TASK BRIEF => Nothing but the records, repeated word for word and free of pictures, belongs in the answer.

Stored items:
- Opening Delimiter -

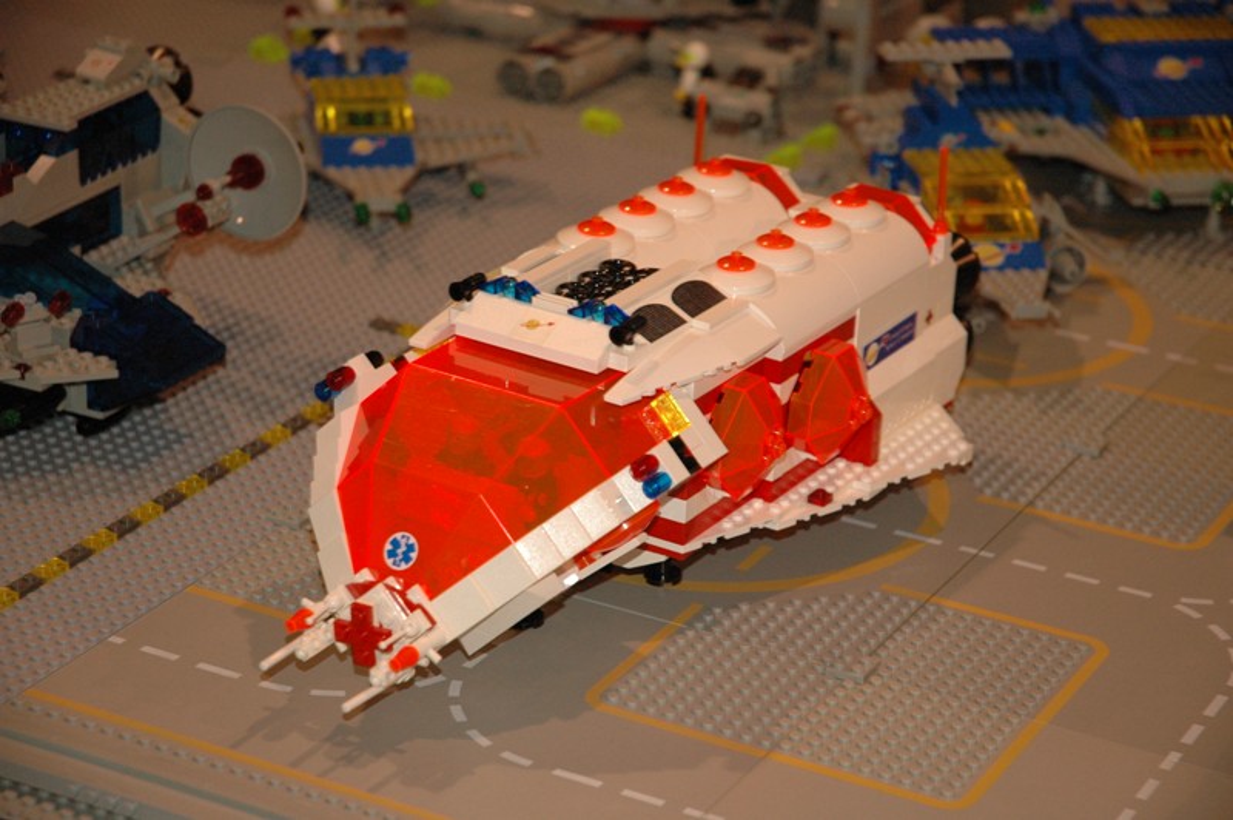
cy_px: 410
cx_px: 616
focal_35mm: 105
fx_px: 3593
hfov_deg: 19.5
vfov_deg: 13.0
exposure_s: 1/60
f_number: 4.5
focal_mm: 70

- Closing Delimiter -

TASK SOLUTION =>
cy_px: 410
cx_px: 616
focal_35mm: 105
fx_px: 3593
hfov_deg: 19.5
vfov_deg: 13.0
exposure_s: 1/60
f_number: 4.5
focal_mm: 70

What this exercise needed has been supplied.